> _Extracted data_:
════════════════════

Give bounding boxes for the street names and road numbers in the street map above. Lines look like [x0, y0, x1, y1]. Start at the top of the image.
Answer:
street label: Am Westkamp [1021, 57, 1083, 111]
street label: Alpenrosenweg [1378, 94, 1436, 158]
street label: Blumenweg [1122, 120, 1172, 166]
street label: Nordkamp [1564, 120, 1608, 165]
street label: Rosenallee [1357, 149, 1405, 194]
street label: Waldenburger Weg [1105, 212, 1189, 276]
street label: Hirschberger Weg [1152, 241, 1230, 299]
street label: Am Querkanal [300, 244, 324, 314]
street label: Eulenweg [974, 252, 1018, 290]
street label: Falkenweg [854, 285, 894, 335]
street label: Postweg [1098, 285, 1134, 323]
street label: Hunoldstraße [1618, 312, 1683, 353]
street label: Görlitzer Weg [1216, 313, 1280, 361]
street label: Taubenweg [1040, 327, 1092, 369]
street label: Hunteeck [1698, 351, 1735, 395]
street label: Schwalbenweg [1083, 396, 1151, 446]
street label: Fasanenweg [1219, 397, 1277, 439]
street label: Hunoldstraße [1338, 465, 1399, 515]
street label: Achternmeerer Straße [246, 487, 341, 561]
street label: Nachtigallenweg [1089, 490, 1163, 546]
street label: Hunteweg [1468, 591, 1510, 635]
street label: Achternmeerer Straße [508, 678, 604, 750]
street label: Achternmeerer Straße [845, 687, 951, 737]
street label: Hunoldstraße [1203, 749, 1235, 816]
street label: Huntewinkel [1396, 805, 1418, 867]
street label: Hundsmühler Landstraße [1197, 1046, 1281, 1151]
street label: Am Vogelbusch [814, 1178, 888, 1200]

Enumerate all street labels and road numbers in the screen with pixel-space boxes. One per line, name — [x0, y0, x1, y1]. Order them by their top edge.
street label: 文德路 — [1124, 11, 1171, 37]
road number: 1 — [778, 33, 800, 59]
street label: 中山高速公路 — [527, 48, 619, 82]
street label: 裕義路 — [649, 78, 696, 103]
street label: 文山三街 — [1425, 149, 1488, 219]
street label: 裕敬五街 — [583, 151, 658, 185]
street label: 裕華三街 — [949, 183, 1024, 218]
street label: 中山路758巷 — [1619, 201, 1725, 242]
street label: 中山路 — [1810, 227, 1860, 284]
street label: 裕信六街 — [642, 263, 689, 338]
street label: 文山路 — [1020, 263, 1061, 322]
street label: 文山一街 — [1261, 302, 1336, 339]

════════════════════

> _Work instruction_: Output the entries above in their entirety, exactly as written.

> _Answer for the task_:
Give bounding boxes for the street names and road numbers in the street map above. Lines look like [x0, y0, x1, y1]. Start at the top of the image.
Answer:
street label: Am Westkamp [1021, 57, 1083, 111]
street label: Alpenrosenweg [1378, 94, 1436, 158]
street label: Blumenweg [1122, 120, 1172, 166]
street label: Nordkamp [1564, 120, 1608, 165]
street label: Rosenallee [1357, 149, 1405, 194]
street label: Waldenburger Weg [1105, 212, 1189, 276]
street label: Hirschberger Weg [1152, 241, 1230, 299]
street label: Am Querkanal [300, 244, 324, 314]
street label: Eulenweg [974, 252, 1018, 290]
street label: Falkenweg [854, 285, 894, 335]
street label: Postweg [1098, 285, 1134, 323]
street label: Hunoldstraße [1618, 312, 1683, 353]
street label: Görlitzer Weg [1216, 313, 1280, 361]
street label: Taubenweg [1040, 327, 1092, 369]
street label: Hunteeck [1698, 351, 1735, 395]
street label: Schwalbenweg [1083, 396, 1151, 446]
street label: Fasanenweg [1219, 397, 1277, 439]
street label: Hunoldstraße [1338, 465, 1399, 515]
street label: Achternmeerer Straße [246, 487, 341, 561]
street label: Nachtigallenweg [1089, 490, 1163, 546]
street label: Hunteweg [1468, 591, 1510, 635]
street label: Achternmeerer Straße [508, 678, 604, 750]
street label: Achternmeerer Straße [845, 687, 951, 737]
street label: Hunoldstraße [1203, 749, 1235, 816]
street label: Huntewinkel [1396, 805, 1418, 867]
street label: Hundsmühler Landstraße [1197, 1046, 1281, 1151]
street label: Am Vogelbusch [814, 1178, 888, 1200]

Enumerate all street labels and road numbers in the screen with pixel-space boxes. One per line, name — [x0, y0, x1, y1]. Order them by their top edge.
street label: 文德路 — [1124, 11, 1171, 37]
road number: 1 — [778, 33, 800, 59]
street label: 中山高速公路 — [527, 48, 619, 82]
street label: 裕義路 — [649, 78, 696, 103]
street label: 文山三街 — [1425, 149, 1488, 219]
street label: 裕敬五街 — [583, 151, 658, 185]
street label: 裕華三街 — [949, 183, 1024, 218]
street label: 中山路758巷 — [1619, 201, 1725, 242]
street label: 中山路 — [1810, 227, 1860, 284]
street label: 裕信六街 — [642, 263, 689, 338]
street label: 文山路 — [1020, 263, 1061, 322]
street label: 文山一街 — [1261, 302, 1336, 339]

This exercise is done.